=== Provided material ===
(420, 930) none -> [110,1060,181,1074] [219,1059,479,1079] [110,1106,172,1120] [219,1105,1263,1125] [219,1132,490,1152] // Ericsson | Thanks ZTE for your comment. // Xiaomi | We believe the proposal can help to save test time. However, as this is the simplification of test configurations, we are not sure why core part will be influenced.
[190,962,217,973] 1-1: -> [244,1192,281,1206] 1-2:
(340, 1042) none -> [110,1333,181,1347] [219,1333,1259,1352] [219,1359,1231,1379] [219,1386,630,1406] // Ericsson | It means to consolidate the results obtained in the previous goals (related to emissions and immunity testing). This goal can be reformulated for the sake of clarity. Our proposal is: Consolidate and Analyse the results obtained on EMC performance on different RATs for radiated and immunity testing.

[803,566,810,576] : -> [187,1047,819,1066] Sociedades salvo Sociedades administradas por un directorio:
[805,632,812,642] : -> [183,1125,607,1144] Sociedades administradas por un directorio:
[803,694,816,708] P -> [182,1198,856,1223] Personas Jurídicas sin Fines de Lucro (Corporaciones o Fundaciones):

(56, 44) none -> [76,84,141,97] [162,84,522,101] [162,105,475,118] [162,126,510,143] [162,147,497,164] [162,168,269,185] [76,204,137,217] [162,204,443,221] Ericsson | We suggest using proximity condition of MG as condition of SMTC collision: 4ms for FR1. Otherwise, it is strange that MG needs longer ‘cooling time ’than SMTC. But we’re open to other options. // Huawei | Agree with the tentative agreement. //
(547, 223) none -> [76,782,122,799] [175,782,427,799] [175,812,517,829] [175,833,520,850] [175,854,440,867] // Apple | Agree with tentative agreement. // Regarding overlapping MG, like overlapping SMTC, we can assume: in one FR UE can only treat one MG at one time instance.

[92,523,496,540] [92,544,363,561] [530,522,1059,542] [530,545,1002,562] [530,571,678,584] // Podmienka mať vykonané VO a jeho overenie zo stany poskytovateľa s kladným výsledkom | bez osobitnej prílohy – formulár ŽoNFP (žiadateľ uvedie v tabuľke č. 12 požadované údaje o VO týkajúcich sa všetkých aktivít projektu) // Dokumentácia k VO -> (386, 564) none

=== To do ===
Your job is to retype all of the material exactly.

=== Answer space ===
(420, 930) none -> [110,1060,181,1074] [219,1059,479,1079] [110,1106,172,1120] [219,1105,1263,1125] [219,1132,490,1152] // Ericsson | Thanks ZTE for your comment. // Xiaomi | We believe the proposal can help to save test time. However, as this is the simplification of test configurations, we are not sure why core part will be influenced.
[190,962,217,973] 1-1: -> [244,1192,281,1206] 1-2:
(340, 1042) none -> [110,1333,181,1347] [219,1333,1259,1352] [219,1359,1231,1379] [219,1386,630,1406] // Ericsson | It means to consolidate the results obtained in the previous goals (related to emissions and immunity testing). This goal can be reformulated for the sake of clarity. Our proposal is: Consolidate and Analyse the results obtained on EMC performance on different RATs for radiated and immunity testing.

[803,566,810,576] : -> [187,1047,819,1066] Sociedades salvo Sociedades administradas por un directorio:
[805,632,812,642] : -> [183,1125,607,1144] Sociedades administradas por un directorio:
[803,694,816,708] P -> [182,1198,856,1223] Personas Jurídicas sin Fines de Lucro (Corporaciones o Fundaciones):

(56, 44) none -> [76,84,141,97] [162,84,522,101] [162,105,475,118] [162,126,510,143] [162,147,497,164] [162,168,269,185] [76,204,137,217] [162,204,443,221] Ericsson | We suggest using proximity condition of MG as condition of SMTC collision: 4ms for FR1. Otherwise, it is strange that MG needs longer ‘cooling time ’than SMTC. But we’re open to other options. // Huawei | Agree with the tentative agreement. //
(547, 223) none -> [76,782,122,799] [175,782,427,799] [175,812,517,829] [175,833,520,850] [175,854,440,867] // Apple | Agree with tentative agreement. // Regarding overlapping MG, like overlapping SMTC, we can assume: in one FR UE can only treat one MG at one time instance.

[92,523,496,540] [92,544,363,561] [530,522,1059,542] [530,545,1002,562] [530,571,678,584] // Podmienka mať vykonané VO a jeho overenie zo stany poskytovateľa s kladným výsledkom | bez osobitnej prílohy – formulár ŽoNFP (žiadateľ uvedie v tabuľke č. 12 požadované údaje o VO týkajúcich sa všetkých aktivít projektu) // Dokumentácia k VO -> (386, 564) none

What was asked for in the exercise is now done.